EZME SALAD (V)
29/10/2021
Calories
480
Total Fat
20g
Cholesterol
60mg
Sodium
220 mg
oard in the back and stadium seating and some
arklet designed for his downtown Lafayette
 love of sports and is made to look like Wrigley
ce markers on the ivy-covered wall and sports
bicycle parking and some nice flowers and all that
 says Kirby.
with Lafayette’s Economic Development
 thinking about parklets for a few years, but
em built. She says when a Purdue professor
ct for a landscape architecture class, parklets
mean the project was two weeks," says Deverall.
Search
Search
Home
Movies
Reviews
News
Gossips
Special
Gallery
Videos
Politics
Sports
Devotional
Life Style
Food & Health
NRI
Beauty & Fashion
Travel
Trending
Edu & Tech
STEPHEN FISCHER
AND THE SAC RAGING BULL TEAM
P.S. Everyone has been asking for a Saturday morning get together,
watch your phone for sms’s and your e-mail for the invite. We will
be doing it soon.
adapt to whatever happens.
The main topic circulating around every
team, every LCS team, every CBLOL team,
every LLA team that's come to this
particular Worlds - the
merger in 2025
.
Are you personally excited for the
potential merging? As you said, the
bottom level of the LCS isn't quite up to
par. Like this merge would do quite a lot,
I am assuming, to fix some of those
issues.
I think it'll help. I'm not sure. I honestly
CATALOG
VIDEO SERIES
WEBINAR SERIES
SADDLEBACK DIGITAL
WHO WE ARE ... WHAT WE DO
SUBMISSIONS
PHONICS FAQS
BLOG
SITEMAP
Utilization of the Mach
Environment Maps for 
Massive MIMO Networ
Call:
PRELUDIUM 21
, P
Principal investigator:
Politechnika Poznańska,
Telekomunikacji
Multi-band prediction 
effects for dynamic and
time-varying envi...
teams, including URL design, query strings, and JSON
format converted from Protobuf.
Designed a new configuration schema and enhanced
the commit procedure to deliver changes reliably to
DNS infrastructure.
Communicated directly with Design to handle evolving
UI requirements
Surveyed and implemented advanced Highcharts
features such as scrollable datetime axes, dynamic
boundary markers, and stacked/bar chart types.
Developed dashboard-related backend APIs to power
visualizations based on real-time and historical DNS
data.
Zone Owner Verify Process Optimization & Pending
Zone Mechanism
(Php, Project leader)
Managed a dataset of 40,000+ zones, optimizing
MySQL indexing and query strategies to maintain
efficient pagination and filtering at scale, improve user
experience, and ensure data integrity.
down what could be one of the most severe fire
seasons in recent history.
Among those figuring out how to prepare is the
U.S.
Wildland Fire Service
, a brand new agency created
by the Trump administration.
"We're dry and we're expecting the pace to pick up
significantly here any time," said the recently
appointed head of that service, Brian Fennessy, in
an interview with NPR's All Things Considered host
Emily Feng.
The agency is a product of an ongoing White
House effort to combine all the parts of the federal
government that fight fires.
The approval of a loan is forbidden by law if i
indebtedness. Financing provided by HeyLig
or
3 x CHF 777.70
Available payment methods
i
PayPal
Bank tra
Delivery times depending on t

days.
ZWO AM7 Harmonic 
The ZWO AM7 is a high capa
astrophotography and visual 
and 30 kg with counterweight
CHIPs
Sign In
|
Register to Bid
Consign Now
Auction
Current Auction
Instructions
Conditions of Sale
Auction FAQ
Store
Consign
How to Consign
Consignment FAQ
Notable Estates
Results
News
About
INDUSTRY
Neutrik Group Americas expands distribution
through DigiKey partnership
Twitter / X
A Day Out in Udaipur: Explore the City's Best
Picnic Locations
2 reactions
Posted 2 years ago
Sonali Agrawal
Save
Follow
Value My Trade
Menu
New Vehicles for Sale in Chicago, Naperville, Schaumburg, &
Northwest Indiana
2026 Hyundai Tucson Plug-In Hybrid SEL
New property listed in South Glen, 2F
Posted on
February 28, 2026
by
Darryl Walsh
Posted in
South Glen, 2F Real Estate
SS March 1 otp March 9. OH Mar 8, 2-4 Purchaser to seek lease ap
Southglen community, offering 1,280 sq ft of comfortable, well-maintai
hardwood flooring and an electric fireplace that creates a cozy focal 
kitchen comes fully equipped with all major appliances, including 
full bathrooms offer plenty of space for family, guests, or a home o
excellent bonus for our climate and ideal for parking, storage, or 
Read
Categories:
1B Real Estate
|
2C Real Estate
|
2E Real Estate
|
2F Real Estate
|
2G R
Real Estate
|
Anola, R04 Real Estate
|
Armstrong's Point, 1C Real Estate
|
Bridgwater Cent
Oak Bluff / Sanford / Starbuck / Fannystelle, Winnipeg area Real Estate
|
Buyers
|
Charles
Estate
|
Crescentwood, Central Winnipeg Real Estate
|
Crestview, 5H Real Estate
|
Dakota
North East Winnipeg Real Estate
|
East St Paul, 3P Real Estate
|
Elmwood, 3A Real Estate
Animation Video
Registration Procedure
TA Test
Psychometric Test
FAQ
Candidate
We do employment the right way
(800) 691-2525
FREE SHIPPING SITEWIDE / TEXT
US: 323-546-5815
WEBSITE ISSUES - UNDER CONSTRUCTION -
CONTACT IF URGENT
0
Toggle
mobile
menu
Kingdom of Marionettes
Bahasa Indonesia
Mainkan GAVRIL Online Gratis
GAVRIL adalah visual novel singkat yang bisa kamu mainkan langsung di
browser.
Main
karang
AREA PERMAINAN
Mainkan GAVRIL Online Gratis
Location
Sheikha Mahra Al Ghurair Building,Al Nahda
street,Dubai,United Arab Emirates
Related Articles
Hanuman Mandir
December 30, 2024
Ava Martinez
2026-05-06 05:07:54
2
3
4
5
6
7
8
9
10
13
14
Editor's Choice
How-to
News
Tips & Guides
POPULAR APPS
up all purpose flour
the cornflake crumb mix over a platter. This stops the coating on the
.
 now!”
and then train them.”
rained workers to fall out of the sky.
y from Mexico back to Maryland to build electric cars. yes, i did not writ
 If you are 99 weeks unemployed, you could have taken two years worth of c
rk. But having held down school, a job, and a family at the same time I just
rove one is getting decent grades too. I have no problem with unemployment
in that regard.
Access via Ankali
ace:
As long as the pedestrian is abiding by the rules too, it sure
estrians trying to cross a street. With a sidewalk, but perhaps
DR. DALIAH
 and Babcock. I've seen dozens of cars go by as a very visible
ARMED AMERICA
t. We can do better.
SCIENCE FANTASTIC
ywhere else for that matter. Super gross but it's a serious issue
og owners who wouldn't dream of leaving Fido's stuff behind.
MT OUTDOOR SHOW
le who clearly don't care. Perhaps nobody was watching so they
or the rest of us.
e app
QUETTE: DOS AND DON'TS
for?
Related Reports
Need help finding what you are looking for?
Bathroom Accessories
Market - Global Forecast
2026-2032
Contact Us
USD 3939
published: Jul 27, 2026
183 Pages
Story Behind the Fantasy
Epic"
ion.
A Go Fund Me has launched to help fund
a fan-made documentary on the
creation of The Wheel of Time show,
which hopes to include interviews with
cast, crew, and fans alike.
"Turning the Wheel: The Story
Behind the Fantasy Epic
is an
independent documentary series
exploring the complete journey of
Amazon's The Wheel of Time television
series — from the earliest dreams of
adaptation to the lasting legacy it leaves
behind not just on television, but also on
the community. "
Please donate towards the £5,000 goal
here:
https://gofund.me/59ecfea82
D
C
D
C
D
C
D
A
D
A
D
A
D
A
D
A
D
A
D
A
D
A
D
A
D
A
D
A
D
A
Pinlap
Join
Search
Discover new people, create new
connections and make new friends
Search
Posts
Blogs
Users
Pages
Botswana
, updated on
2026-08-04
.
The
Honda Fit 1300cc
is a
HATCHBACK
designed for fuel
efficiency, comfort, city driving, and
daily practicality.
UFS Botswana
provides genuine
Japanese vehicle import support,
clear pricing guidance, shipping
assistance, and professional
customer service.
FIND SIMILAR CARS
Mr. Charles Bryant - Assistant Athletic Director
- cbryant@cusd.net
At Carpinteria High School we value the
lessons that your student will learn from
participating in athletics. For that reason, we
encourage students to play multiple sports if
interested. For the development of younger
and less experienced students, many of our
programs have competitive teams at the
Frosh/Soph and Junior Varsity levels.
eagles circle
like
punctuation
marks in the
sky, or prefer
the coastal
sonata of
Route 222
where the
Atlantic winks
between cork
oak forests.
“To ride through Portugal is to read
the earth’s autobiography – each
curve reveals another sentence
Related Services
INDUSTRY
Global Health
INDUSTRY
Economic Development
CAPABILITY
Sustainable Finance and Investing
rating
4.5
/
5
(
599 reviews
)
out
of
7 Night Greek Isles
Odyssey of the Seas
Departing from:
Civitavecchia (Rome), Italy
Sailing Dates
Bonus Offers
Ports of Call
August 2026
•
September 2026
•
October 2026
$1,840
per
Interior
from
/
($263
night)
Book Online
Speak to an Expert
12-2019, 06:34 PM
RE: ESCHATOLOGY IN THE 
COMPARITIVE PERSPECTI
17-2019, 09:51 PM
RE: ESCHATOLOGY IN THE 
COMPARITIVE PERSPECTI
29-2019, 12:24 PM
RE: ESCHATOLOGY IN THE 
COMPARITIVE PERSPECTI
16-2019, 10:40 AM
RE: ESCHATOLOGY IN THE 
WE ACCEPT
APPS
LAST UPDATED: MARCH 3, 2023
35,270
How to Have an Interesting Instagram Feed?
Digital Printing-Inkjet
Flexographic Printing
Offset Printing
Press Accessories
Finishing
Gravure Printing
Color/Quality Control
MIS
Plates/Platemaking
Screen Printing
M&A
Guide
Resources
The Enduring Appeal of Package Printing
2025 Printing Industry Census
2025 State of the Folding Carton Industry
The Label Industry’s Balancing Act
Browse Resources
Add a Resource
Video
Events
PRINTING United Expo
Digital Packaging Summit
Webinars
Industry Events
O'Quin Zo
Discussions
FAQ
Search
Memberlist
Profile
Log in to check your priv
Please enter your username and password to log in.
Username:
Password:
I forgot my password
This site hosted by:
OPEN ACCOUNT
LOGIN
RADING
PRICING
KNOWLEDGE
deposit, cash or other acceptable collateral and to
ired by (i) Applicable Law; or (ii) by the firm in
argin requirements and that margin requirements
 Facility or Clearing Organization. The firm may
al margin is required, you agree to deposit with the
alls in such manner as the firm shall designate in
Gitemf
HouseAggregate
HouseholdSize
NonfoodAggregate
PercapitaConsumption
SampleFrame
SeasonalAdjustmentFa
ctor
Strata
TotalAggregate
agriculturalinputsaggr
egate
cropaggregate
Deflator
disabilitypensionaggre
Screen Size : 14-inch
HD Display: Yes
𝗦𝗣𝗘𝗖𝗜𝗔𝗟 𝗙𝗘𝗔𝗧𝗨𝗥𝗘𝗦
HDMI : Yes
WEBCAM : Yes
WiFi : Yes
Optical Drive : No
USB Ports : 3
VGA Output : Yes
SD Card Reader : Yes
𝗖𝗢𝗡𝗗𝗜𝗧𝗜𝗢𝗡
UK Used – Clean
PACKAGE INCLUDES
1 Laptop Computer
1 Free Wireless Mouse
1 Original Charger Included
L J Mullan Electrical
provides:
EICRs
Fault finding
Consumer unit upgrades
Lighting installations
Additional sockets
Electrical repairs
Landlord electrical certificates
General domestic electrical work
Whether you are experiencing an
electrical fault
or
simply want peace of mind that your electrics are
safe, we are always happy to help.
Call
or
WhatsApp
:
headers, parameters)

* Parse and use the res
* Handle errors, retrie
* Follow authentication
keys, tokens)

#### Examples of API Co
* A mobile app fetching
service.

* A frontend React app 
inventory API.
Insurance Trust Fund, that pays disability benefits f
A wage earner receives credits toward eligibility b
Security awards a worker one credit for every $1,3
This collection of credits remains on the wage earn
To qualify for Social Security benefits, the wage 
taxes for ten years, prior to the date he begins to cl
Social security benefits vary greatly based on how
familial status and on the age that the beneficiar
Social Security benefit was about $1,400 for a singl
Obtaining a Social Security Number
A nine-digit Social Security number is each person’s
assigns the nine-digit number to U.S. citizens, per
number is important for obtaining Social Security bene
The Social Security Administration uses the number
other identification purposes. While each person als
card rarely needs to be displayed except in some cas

++++++++++

From the first line of the listing above to the line that contains "format converted from Protobuf.", inclusive, restate every line word for word. Nothing else belongs in the answer.

EZME SALAD (V)
29/10/2021
Calories
480
Total Fat
20g
Cholesterol
60mg
Sodium
220 mg
oard in the back and stadium seating and some
arklet designed for his downtown Lafayette
 love of sports and is made to look like Wrigley
ce markers on the ivy-covered wall and sports
bicycle parking and some nice flowers and all that
 says Kirby.
with Lafayette’s Economic Development
 thinking about parklets for a few years, but
em built. She says when a Purdue professor
ct for a landscape architecture class, parklets
mean the project was two weeks," says Deverall.
Search
Search
Home
Movies
Reviews
News
Gossips
Special
Gallery
Videos
Politics
Sports
Devotional
Life Style
Food & Health
NRI
Beauty & Fashion
Travel
Trending
Edu & Tech
STEPHEN FISCHER
AND THE SAC RAGING BULL TEAM
P.S. Everyone has been asking for a Saturday morning get together,
watch your phone for sms’s and your e-mail for the invite. We will
be doing it soon.
adapt to whatever happens.
The main topic circulating around every
team, every LCS team, every CBLOL team,
every LLA team that's come to this
particular Worlds - the
merger in 2025
.
Are you personally excited for the
potential merging? As you said, the
bottom level of the LCS isn't quite up to
par. Like this merge would do quite a lot,
I am assuming, to fix some of those
issues.
I think it'll help. I'm not sure. I honestly
CATALOG
VIDEO SERIES
WEBINAR SERIES
SADDLEBACK DIGITAL
WHO WE ARE ... WHAT WE DO
SUBMISSIONS
PHONICS FAQS
BLOG
SITEMAP
Utilization of the Mach
Environment Maps for 
Massive MIMO Networ
Call:
PRELUDIUM 21
, P
Principal investigator:
Politechnika Poznańska,
Telekomunikacji
Multi-band prediction 
effects for dynamic and
time-varying envi...
teams, including URL design, query strings, and JSON
format converted from Protobuf.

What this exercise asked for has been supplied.